NoSQL

In most of my experience as a Data Scientist at a large Bank, I have retrieved data from relational databases.  More recently, we have built a new platform, where I have been working with Cassandra for timeseries on a Kubernetes cluster.  I happened to watch this 1-hour presentation on NoSQL databases, which furthered my motivation to understand the topic, so I read a textbook on NoSQL by Pramod Sadalage and Martin Fowler.  Below are my notes: 
 
  • Polyglot Persistence is the idea of using different data stores in different circumstances.  The term borrows from the term Polyglot Programming referring to multiple computer programming languages within an application.
  • NoSQL is a movement, not a technology.
  • Relational databases are not designed to run on clusters and thus scaling presents a challenge.  Amazon (Dynamo paper) and Google (BigTable paper) were very influential in setting the direction for the resolution.
  • Relational databases often work very well.  Migrating away from this framework should be motivated by a specific objective (e.g. running on clusters).
  • Integration databases are a single source of data for multiple applications.  The alternative paradigm is an Application database, which has a one to one relationship between storage and application.

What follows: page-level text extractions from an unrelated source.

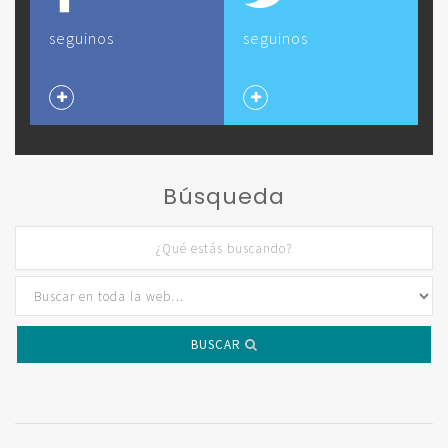
seguinos
seguinos
Búsqueda
BUSCAR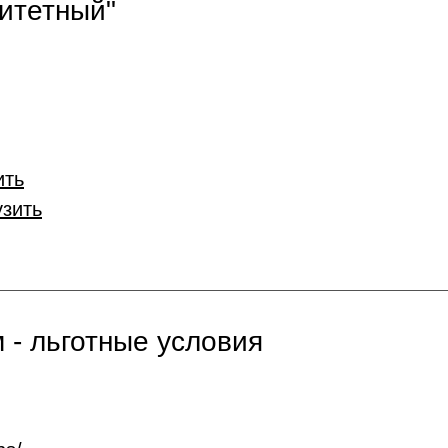
итетный"
ить
узить
 - льготные условия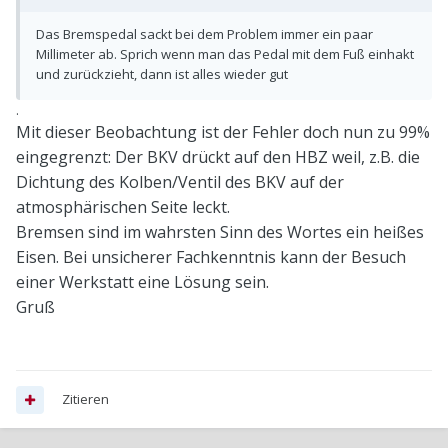
Das Bremspedal sackt bei dem Problem immer ein paar
Millimeter ab. Sprich wenn man das Pedal mit dem Fuß einhakt
und zurückzieht, dann ist alles wieder gut
.
Mit dieser Beobachtung ist der Fehler doch nun zu 99%
eingegrenzt: Der BKV drückt auf den HBZ weil, z.B. die
Dichtung des Kolben/Ventil des BKV auf der
atmosphärischen Seite leckt.
Bremsen sind im wahrsten Sinn des Wortes ein heißes
Eisen. Bei unsicherer Fachkenntnis kann der Besuch
einer Werkstatt eine Lösung sein.
Gruß
Zitieren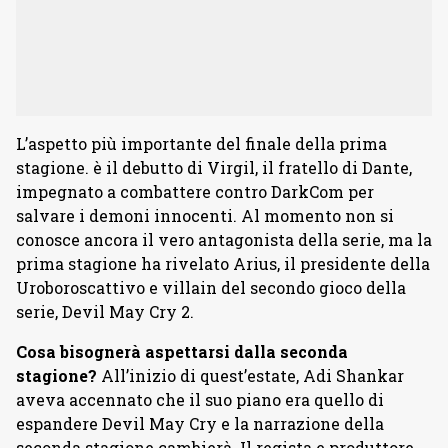
L’aspetto più importante del finale della prima
stagione. è il debutto di Virgil, il fratello di Dante,
impegnato a combattere contro DarkCom per
salvare i demoni innocenti. Al momento non si
conosce ancora il vero antagonista della serie, ma la
prima stagione ha rivelato Arius, il presidente della
Uroboroscattivo e villain del secondo gioco della
serie, Devil May Cry 2.
Cosa bisognerà aspettarsi dalla seconda
stagione?
All’inizio di quest’estate, Adi Shankar
aveva accennato che il suo piano era quello di
espandere Devil May Cry e la narrazione della
seconda stagione cambierà. Il regista e produttore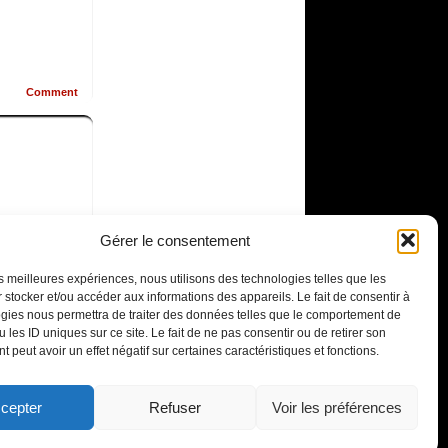
Comment
Gérer le consentement
les meilleures expériences, nous utilisons des technologies telles que les
 stocker et/ou accéder aux informations des appareils. Le fait de consentir à
gies nous permettra de traiter des données telles que le comportement de
 les ID uniques sur ce site. Le fait de ne pas consentir ou de retirer son
 peut avoir un effet négatif sur certaines caractéristiques et fonctions.
Comment
cepter
Refuser
Voir les préférences
1SE9C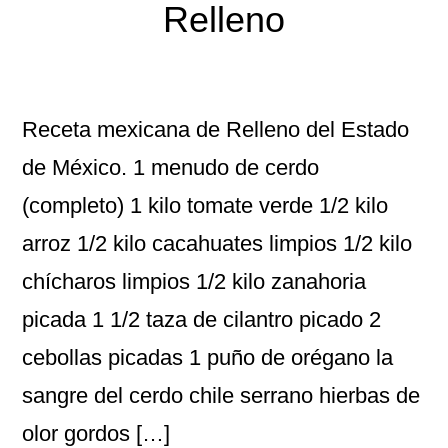
Relleno
Receta mexicana de Relleno del Estado
de México. 1 menudo de cerdo
(completo) 1 kilo tomate verde 1/2 kilo
arroz 1/2 kilo cacahuates limpios 1/2 kilo
chícharos limpios 1/2 kilo zanahoria
picada 1 1/2 taza de cilantro picado 2
cebollas picadas 1 puño de orégano la
sangre del cerdo chile serrano hierbas de
olor gordos […]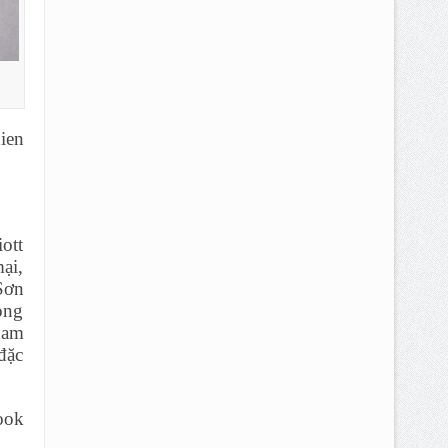
ien
ott
ại,
Sơn
òng
ham
đặc
ook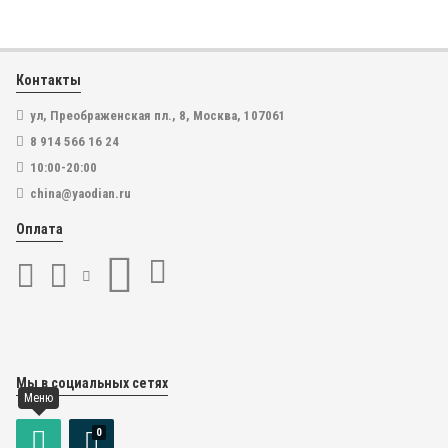
Контакты
ул, Преображенская пл., 8, Москва, 107061
8 914 566 16 24
10:00-20:00
china@yaodian.ru
Оплата
Мы в социальных сетях
Меню
0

  • Application databases are the paradigm of NoSQL.  The application “knows” the database structure.  A schemaless db shifts the schema into the application that accesses it.  This type of db is more forgiving for evolving needs.
  • Relational databases are good for analyzing data.  NoSQL databases are not flexible for querying.
  • There are 4 types of NoSQL dbs, the first 3 are called aggregate oriented data models.
    • Key-Value: Redis, Riak, Dynamo; value is opaque
    • Document: MongoDB, Couch; value has structure.
    • Column-family: Cassandra, HBase
    • Graph: NodeJs
  • An aggregate is a collection of related objects that are treated as an object.  They form the boundaries of an ACID operation.  It is central to running on a cluster.
  • Distribution Model.  Demonstrates the trade-off between consistency and availability.
    • Single-server
    • Sharding: different parts of data onto different servers.  Each server is a single source of a subset of data.
    • Master/slave replication: Replicating data across multiple nodes with one node the authority (master).  Helps read scalability.
    • Peer-to-peer replication: Replicating data across all nodes, no authority.  Helps write scalability.  Linear scaling because no master (Cassandra is example).  
  • Consistency: 
    • Conflicts occur when clients try to write the same data at the same time (write-write) or one client reads inconsistent data during another’s write (read-write).
    • Pessimistic approach lock data to prevent conflicts, optimistic detects conflicts and fixes.
    • To get good consistency, many nodes should be involved but the reduces latency.  
  • CAP Theorem: when you create partitions, you trade-off consistency with availability.